### ACTIVITY
Print the entries below word for word, but leave out the pictures.
┄┄┄┄┄┄┄┄┄┄
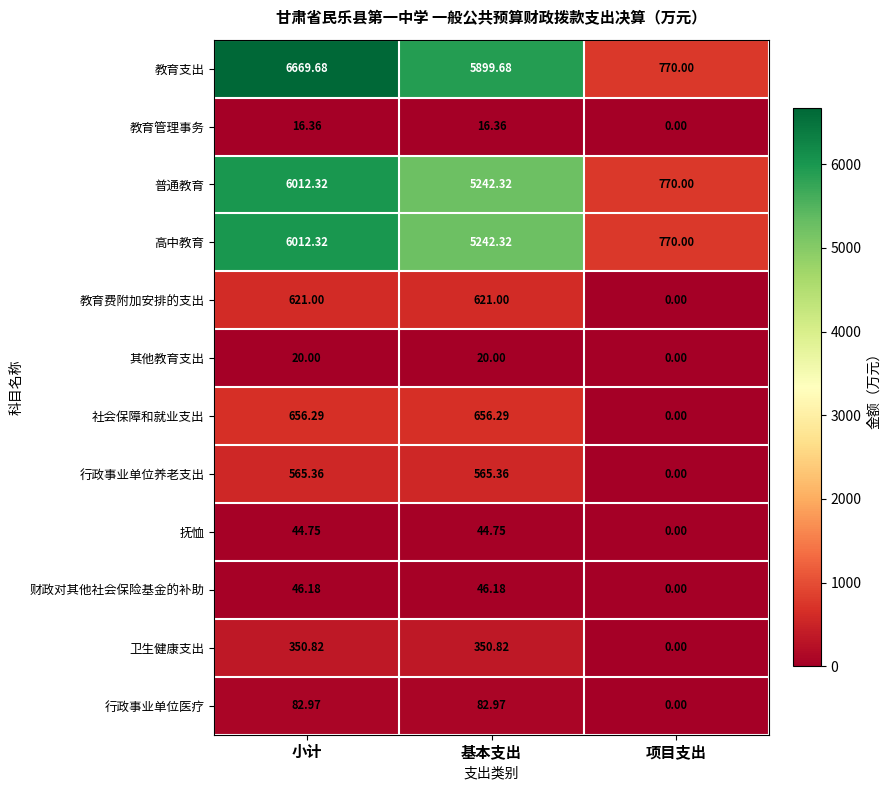

At how many categories does at least one series exceed 3273?

2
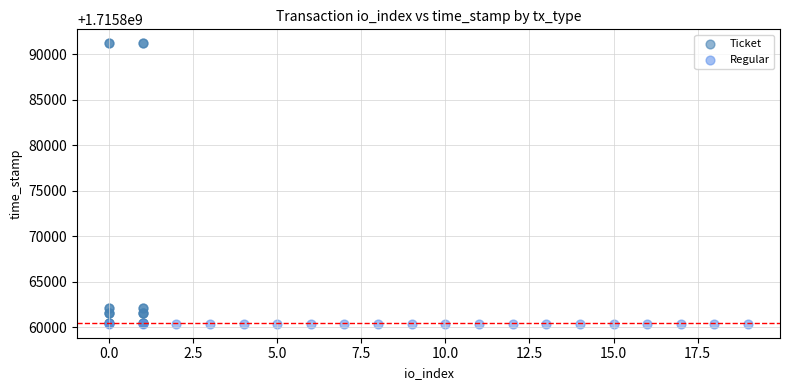

Which series contains the highest Y value?

Ticket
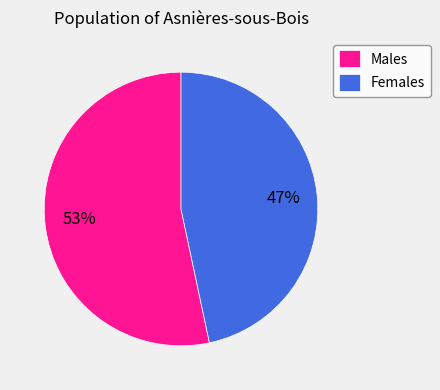

What is the largest slice in the pie chart?

Males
┄┄┄┄┄┄┄┄┄┄
### ANSWER FOR THIS EXERCISE
At how many categories does at least one series exceed 3273?

2

Which series contains the highest Y value?

Ticket

What is the largest slice in the pie chart?

Males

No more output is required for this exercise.